DIRECTIONS FOR THIS TASK: Copy each line of the data below exactly, leaving out pictures.

[PROVIDED DATA Boundary: Start]

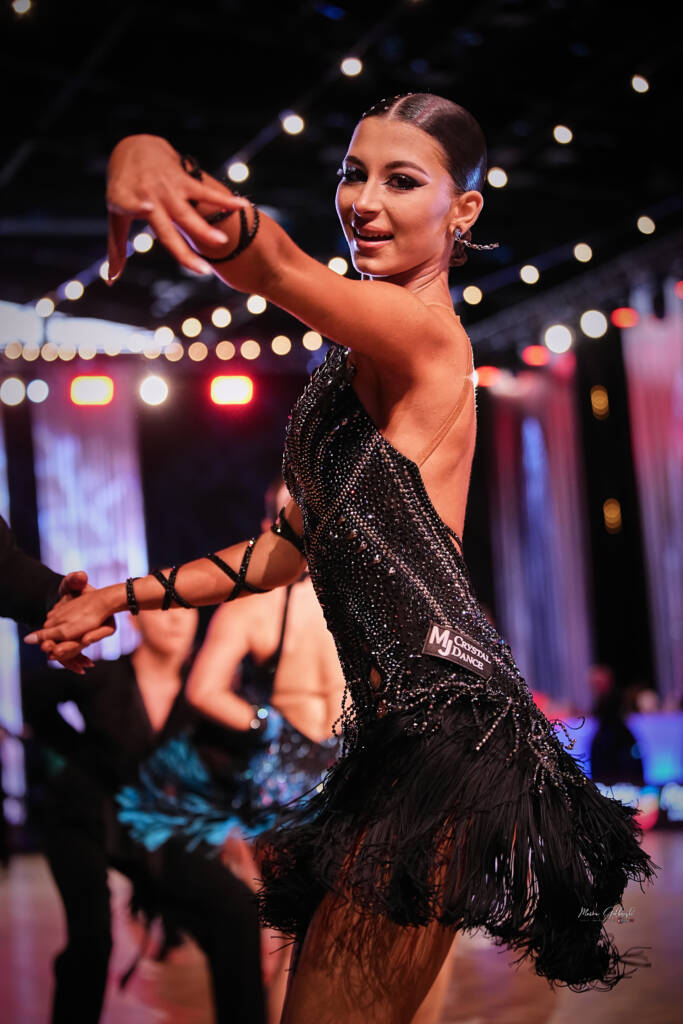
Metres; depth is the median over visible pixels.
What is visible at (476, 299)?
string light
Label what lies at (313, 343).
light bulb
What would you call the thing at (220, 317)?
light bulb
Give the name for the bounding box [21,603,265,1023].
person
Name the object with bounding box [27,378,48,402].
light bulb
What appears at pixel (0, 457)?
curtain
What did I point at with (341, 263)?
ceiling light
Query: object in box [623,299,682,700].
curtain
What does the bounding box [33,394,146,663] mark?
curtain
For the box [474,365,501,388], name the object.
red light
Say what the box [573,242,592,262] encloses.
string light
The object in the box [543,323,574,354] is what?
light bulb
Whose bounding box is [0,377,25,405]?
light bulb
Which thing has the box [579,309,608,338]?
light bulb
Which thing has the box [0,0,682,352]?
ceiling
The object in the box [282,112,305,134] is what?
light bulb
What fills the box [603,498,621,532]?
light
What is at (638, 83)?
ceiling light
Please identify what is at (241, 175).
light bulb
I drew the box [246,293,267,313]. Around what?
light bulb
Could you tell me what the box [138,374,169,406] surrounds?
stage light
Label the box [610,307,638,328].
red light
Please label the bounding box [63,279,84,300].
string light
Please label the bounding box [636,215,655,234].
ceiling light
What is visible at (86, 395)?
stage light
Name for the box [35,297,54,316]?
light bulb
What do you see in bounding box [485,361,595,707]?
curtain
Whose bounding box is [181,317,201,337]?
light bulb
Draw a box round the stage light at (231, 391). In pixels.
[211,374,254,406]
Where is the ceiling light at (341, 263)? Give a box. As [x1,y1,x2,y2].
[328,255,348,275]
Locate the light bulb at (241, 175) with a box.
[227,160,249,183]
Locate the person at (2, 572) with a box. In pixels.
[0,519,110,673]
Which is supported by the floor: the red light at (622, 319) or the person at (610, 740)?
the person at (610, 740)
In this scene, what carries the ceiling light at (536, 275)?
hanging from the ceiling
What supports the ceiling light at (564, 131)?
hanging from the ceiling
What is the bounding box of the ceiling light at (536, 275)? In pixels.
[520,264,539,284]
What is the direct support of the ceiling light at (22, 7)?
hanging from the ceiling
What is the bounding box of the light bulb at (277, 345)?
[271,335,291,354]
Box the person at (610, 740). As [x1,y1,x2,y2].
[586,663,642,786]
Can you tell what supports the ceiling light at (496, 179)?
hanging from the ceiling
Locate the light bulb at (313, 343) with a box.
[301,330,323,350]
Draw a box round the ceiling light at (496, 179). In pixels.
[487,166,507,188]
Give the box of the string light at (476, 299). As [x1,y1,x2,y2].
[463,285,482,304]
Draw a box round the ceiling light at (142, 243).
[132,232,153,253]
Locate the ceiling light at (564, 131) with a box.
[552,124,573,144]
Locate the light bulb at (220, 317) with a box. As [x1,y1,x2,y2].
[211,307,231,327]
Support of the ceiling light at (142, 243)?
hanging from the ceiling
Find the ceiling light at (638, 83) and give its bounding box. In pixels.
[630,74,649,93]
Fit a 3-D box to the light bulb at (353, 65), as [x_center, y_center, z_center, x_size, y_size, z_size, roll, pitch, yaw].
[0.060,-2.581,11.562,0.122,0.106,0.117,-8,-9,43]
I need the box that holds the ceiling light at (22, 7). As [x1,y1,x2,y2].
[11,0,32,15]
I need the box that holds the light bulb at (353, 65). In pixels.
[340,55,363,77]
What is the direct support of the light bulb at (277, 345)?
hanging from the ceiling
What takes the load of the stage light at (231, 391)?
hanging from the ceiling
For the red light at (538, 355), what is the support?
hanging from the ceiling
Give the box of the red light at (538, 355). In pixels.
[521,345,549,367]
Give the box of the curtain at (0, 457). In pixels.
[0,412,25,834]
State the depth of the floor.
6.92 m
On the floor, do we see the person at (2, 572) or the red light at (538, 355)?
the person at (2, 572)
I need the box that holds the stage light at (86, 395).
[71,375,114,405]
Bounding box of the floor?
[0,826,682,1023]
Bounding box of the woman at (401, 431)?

[PROVIDED DATA Boundary: End]

RESULT:
Metres; depth is the median over visible pixels.
What is visible at (476, 299)?
string light
Label what lies at (313, 343).
light bulb
What would you call the thing at (220, 317)?
light bulb
Give the name for the bounding box [21,603,265,1023].
person
Name the object with bounding box [27,378,48,402].
light bulb
What appears at pixel (0, 457)?
curtain
What did I point at with (341, 263)?
ceiling light
Query: object in box [623,299,682,700].
curtain
What does the bounding box [33,394,146,663] mark?
curtain
For the box [474,365,501,388], name the object.
red light
Say what the box [573,242,592,262] encloses.
string light
The object in the box [543,323,574,354] is what?
light bulb
Whose bounding box is [0,377,25,405]?
light bulb
Which thing has the box [579,309,608,338]?
light bulb
Which thing has the box [0,0,682,352]?
ceiling
The object in the box [282,112,305,134] is what?
light bulb
What fills the box [603,498,621,532]?
light
What is at (638, 83)?
ceiling light
Please identify what is at (241, 175).
light bulb
I drew the box [246,293,267,313]. Around what?
light bulb
Could you tell me what the box [138,374,169,406] surrounds?
stage light
Label the box [610,307,638,328].
red light
Please label the bounding box [63,279,84,300].
string light
Please label the bounding box [636,215,655,234].
ceiling light
What is visible at (86, 395)?
stage light
Name for the box [35,297,54,316]?
light bulb
What do you see in bounding box [485,361,595,707]?
curtain
Whose bounding box is [181,317,201,337]?
light bulb
Draw a box round the stage light at (231, 391). In pixels.
[211,374,254,406]
Where is the ceiling light at (341, 263)? Give a box. As [x1,y1,x2,y2].
[328,255,348,275]
Locate the light bulb at (241, 175) with a box.
[227,160,249,183]
Locate the person at (2, 572) with a box. In pixels.
[0,519,110,673]
Which is supported by the floor: the red light at (622, 319) or the person at (610, 740)?
the person at (610, 740)
In this scene, what carries the ceiling light at (536, 275)?
hanging from the ceiling
What supports the ceiling light at (564, 131)?
hanging from the ceiling
What is the bounding box of the ceiling light at (536, 275)? In pixels.
[520,264,539,284]
What is the direct support of the ceiling light at (22, 7)?
hanging from the ceiling
What is the bounding box of the light bulb at (277, 345)?
[271,335,291,354]
Box the person at (610, 740). As [x1,y1,x2,y2].
[586,663,642,786]
Can you tell what supports the ceiling light at (496, 179)?
hanging from the ceiling
Locate the light bulb at (313, 343) with a box.
[301,330,323,350]
Draw a box round the ceiling light at (496, 179). In pixels.
[487,166,507,188]
Give the box of the string light at (476, 299). As [x1,y1,x2,y2].
[463,285,482,304]
Draw a box round the ceiling light at (142, 243).
[132,232,153,253]
Locate the ceiling light at (564, 131) with a box.
[552,124,573,144]
Locate the light bulb at (220, 317) with a box. As [x1,y1,x2,y2].
[211,307,231,327]
Support of the ceiling light at (142, 243)?
hanging from the ceiling
Find the ceiling light at (638, 83) and give its bounding box. In pixels.
[630,74,649,93]
Fit a 3-D box to the light bulb at (353, 65), as [x_center, y_center, z_center, x_size, y_size, z_size, roll, pitch, yaw].
[0.060,-2.581,11.562,0.122,0.106,0.117,-8,-9,43]
I need the box that holds the ceiling light at (22, 7). As [x1,y1,x2,y2].
[11,0,32,15]
I need the box that holds the light bulb at (353, 65). In pixels.
[340,55,363,77]
What is the direct support of the light bulb at (277, 345)?
hanging from the ceiling
What takes the load of the stage light at (231, 391)?
hanging from the ceiling
For the red light at (538, 355), what is the support?
hanging from the ceiling
Give the box of the red light at (538, 355). In pixels.
[521,345,549,367]
Give the box of the curtain at (0, 457). In pixels.
[0,412,25,834]
State the depth of the floor.
6.92 m
On the floor, do we see the person at (2, 572) or the red light at (538, 355)?
the person at (2, 572)
I need the box that holds the stage light at (86, 395).
[71,375,114,405]
Bounding box of the floor?
[0,826,682,1023]
Bounding box of the woman at (401, 431)?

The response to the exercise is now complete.